Should we add Elastic for our very simple searches on metadata fields that have a few words (<10) such as titles? Does this constitute requiring "Full Text Search"?
We have a database w/ postgres to store all our metadata. Most of our searches are filters for exact matches, but we have some metadata fields that are unstructured text, such as titles. I don't currently expect us to need to search for text beyond a few words per field (titles, artists, taglines, etc...). We also need to to filter or sort by date ranges, region, duration, etc...
For those fields that have a few words, I believe we would still want to do some analysis
like lowercasing, removing punctuation, and tokenization. Then do we really need elasticsearch w/ full blown TF/IDF, scoring, boosting, etc... or are there some simple things that could be done to augment our metadata database?
With postgresql supporting simpler functionality through LIKE, ~, etc.. and more extensive full text search features, the decision between ES vs postgres appears more nuanced.
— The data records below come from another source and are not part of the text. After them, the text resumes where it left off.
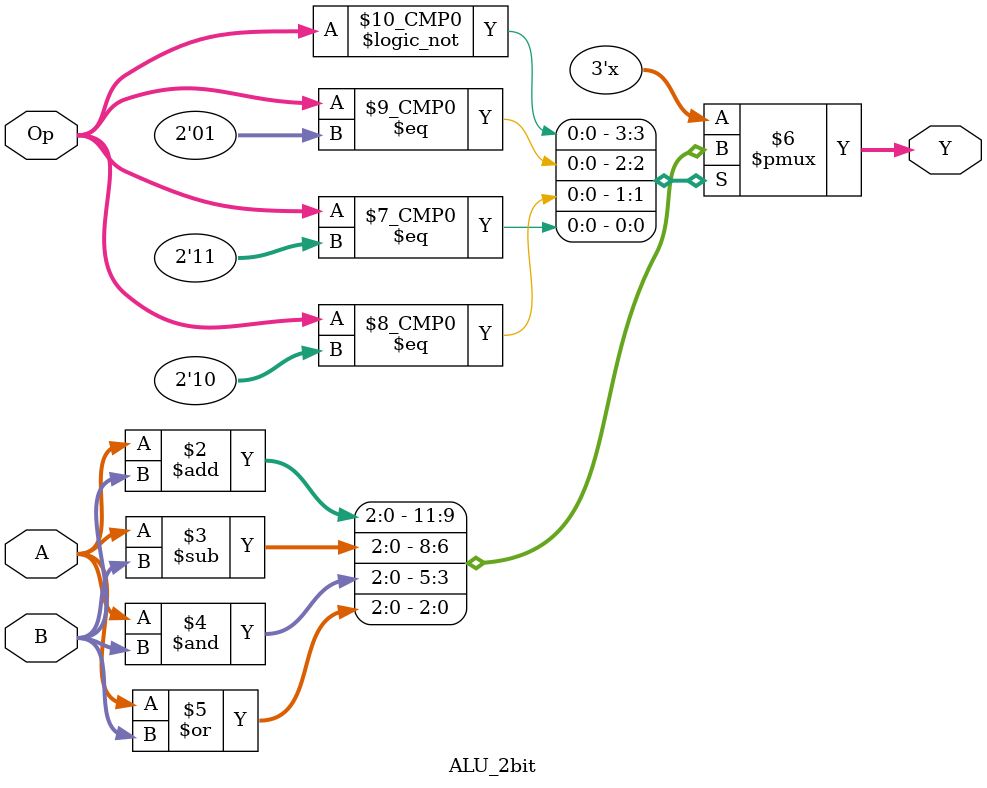
<source format=v>
module ALU_2bit (
    input [1:0] A,      // 2-bit input A
    input [1:0] B,      // 2-bit input B
    input [1:0] Op,     // 2-bit operation selector
    output reg [2:0] Y  // 3-bit output to accommodate overflow
);
    always @(*) begin
        case (Op)
            2'b00: Y = A + B;         // Addition
            2'b01: Y = A - B;         // Subtraction
            2'b10: Y = A & B;         // Bitwise AND
            2'b11: Y = A | B;         // Bitwise OR
            default: Y = 3'b000;      // Default case
        endcase
    end
endmodule

</source>
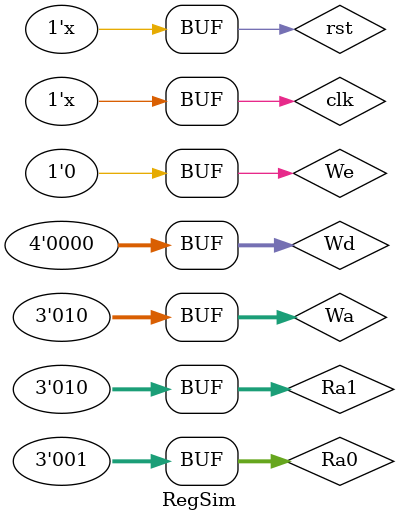
<source format=v>
`timescale 1ns / 1ps

`define PARA_M 3 //address 3bits
`define PARA_N 4 //data    4bits
`define BUSM   2:0
`define BUSN   3:0
`define BUSREG 7:0
module RegSim;
 reg  [`BUSM] Ra0;
 reg  [`BUSM] Ra1;
 reg  [`BUSM] Wa;
 reg  [`BUSN] Wd;
 reg          We;
 wire [`BUSN] Rd0;
 wire [`BUSN] Rd1;
 reg rst; 
 reg clk; 

 initial rst<=0;
 always #500 rst<=~rst;
 
 initial clk<=0;
 always #5 clk<=~clk; 
 
 initial
 begin
   Ra0=0;
   Ra1=0;
   Wa =1;
   We =1;
   Wd =10;
   #25

   Ra0=0;
   Ra1=0;
   Wa =2;
   We =1;
   Wd =7;
   #25

   Ra0=1;
   Ra1=2;
   Wa =2;
   We =0;
   Wd =0;
   #25;
 end
 
 Regfile DUT (Ra0,Ra1,Wa,Wd,We,rst,clk,Rd0,Rd1); 
endmodule

</source>
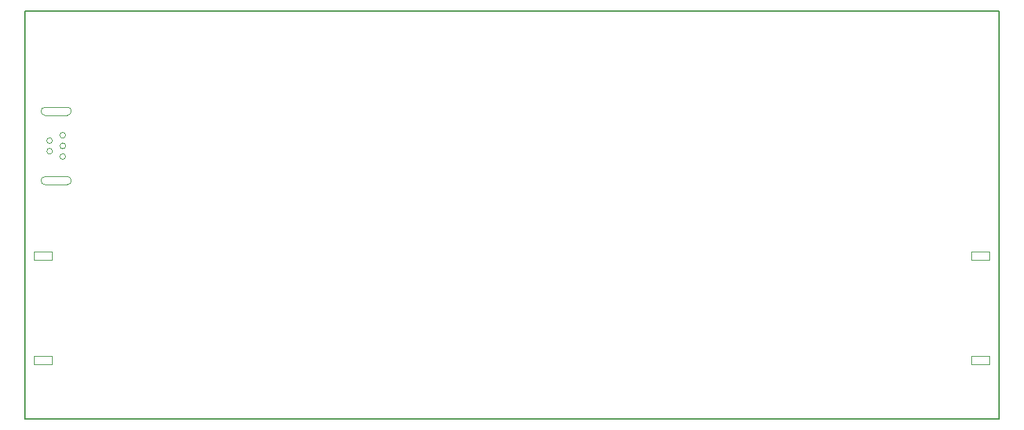
<source format=gbr>
G04 #@! TF.GenerationSoftware,KiCad,Pcbnew,5.0.2-5.fc29*
G04 #@! TF.CreationDate,2019-03-22T17:39:01+01:00*
G04 #@! TF.ProjectId,beieliscale-kicad,62656965-6c69-4736-9361-6c652d6b6963,rev?*
G04 #@! TF.SameCoordinates,Original*
G04 #@! TF.FileFunction,Profile,NP*
%FSLAX46Y46*%
G04 Gerber Fmt 4.6, Leading zero omitted, Abs format (unit mm)*
G04 Created by KiCad (PCBNEW 5.0.2-5.fc29) date Fr 22 Mär 2019 17:39:01 CET*
%MOMM*%
%LPD*%
G01*
G04 APERTURE LIST*
%ADD10C,0.150000*%
G04 #@! TA.AperFunction,NonConductor*
%ADD11C,0.100000*%
G04 #@! TD*
G04 #@! TA.AperFunction,NonConductor*
%ADD12C,0.000100*%
G04 #@! TD*
G04 APERTURE END LIST*
D10*
X74930000Y-49900000D02*
X74930000Y-99900000D01*
X194000000Y-49900000D02*
X74930000Y-49900000D01*
X194000000Y-99900000D02*
X194000000Y-49900000D01*
X74930000Y-99900000D02*
X194000000Y-99900000D01*
D11*
G04 #@! TO.C,J1*
X192765000Y-93180000D02*
X192765000Y-92180000D01*
X192765000Y-92180000D02*
X190565000Y-92180000D01*
X190565000Y-92180000D02*
X190565000Y-93180000D01*
X190565000Y-93180000D02*
X192765000Y-93180000D01*
X192765000Y-80380000D02*
X192765000Y-79380000D01*
X192765000Y-79380000D02*
X190565000Y-79380000D01*
X190565000Y-79380000D02*
X190565000Y-80380000D01*
X190565000Y-80380000D02*
X192765000Y-80380000D01*
G04 #@! TO.C,J2*
X78240000Y-92180000D02*
X76040000Y-92180000D01*
X78240000Y-93180000D02*
X78240000Y-92180000D01*
X76040000Y-93180000D02*
X78240000Y-93180000D01*
X76040000Y-92180000D02*
X76040000Y-93180000D01*
X78240000Y-79380000D02*
X76040000Y-79380000D01*
X78240000Y-80380000D02*
X78240000Y-79380000D01*
X76040000Y-80380000D02*
X78240000Y-80380000D01*
X76040000Y-79380000D02*
X76040000Y-80380000D01*
G04 #@! TO.C,J3*
X80090000Y-62685000D02*
X77390000Y-62685000D01*
X77390000Y-62685000D02*
G75*
G02X77390000Y-61685000I0J500000D01*
G01*
X77390000Y-61685000D02*
X80090000Y-61685000D01*
X80090000Y-61685000D02*
G75*
G02X80090000Y-62685000I0J-500000D01*
G01*
X80090000Y-71185000D02*
X77390000Y-71185000D01*
X77390000Y-71185000D02*
G75*
G02X77390000Y-70185000I0J500000D01*
G01*
X77390000Y-70185000D02*
X80090000Y-70185000D01*
X80090000Y-70185000D02*
G75*
G02X80090000Y-71185000I0J-500000D01*
G01*
D12*
X79890000Y-66435000D02*
G75*
G03X79890000Y-66435000I-350000J0D01*
G01*
X79890000Y-65135000D02*
G75*
G03X79890000Y-65135000I-350000J0D01*
G01*
X79890000Y-67735000D02*
G75*
G03X79890000Y-67735000I-350000J0D01*
G01*
X78290000Y-67085000D02*
G75*
G03X78290000Y-67085000I-350000J0D01*
G01*
X78290000Y-65785000D02*
G75*
G03X78290000Y-65785000I-350000J0D01*
G01*
G04 #@! TD*
M02*

</source>
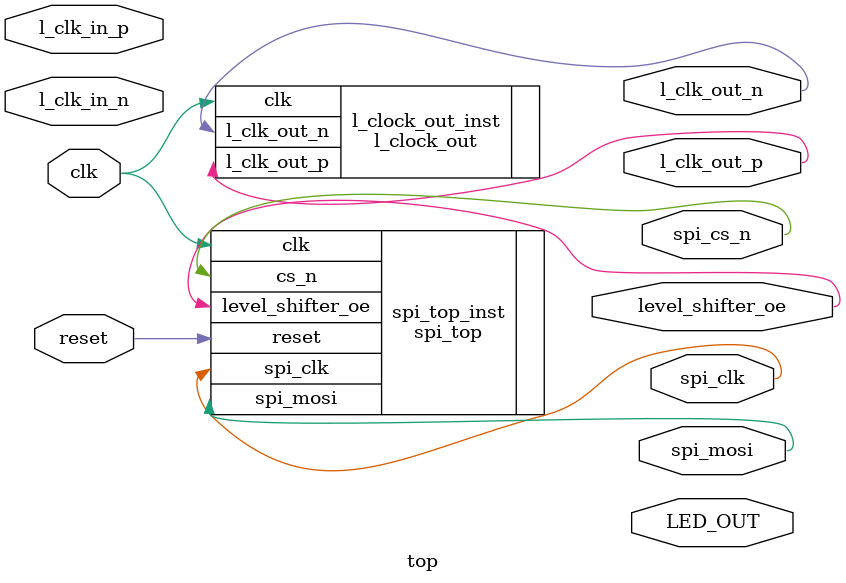
<source format=v>
`timescale 1ns / 1ps


module top(
    input wire clk,        // Input clock signal
    input wire reset,         // Reset signal
    input wire l_clk_in_p,    // Positive LVDS clock output
    input wire l_clk_in_n,     // Negative LVDS clock output  
    output wire l_clk_out_p,    // Positive LVDS clock input
    output wire l_clk_out_n,     // Negative LVDS clock input
    //output wire lvds_output,
    output wire LED_OUT,
    
    output wire spi_cs_n,
    output wire spi_mosi,
    output wire spi_clk,
    output wire level_shifter_oe
    );
    //wire lvds_output;
    
    spi_top spi_top_inst (
    //ToggleOutput ToggleOutput_inst (
    .clk(clk),
    .reset(reset),
    .cs_n(spi_cs_n),
    .spi_mosi(spi_mosi),
    .spi_clk(spi_clk),
    .level_shifter_oe(level_shifter_oe));
    
    l_clock_out l_clock_out_inst (
    .clk(clk),    // Connecting input port 'a' to in1
    .l_clk_out_p(l_clk_out_p),    // Connecting output port 'y' to out1
    .l_clk_out_n(l_clk_out_n));
        
        
    l_clock_in l_clock_in_inst (
    .l_clk_in_p(l_clk_in_p),    // Connecting output port 'y' to out1
    .l_clk_in_n(l_clk_in_n),
    .lvds_output(lvds_output));
/*
    LED_wrapper led_wrapper_inst (
    .CLK(lvds_output),
    .LED_OUT(LED_OUT));
    
*/
    
endmodule

</source>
We ideally want to reduce latency for when reads reflect writes in our system. We have a low QPS service that serves users within a fixed region, but users can make rather large writes. Ideally that latency would be reduced, as we don't want to confuse users that their reads did not occur. ES currently adds to that latency, because we currently scan for updates in postgres, create the updated document, and push to ES.
For our cases, we want high precision and are okay with lower recall. But if the word is mistyped (e.g. "are not" versus "aren't") for a title, then it's a case where we actually want to recall the correct form. We don't care for documents that might have a few of the words for the most part, so this is what I mean by "lower recall".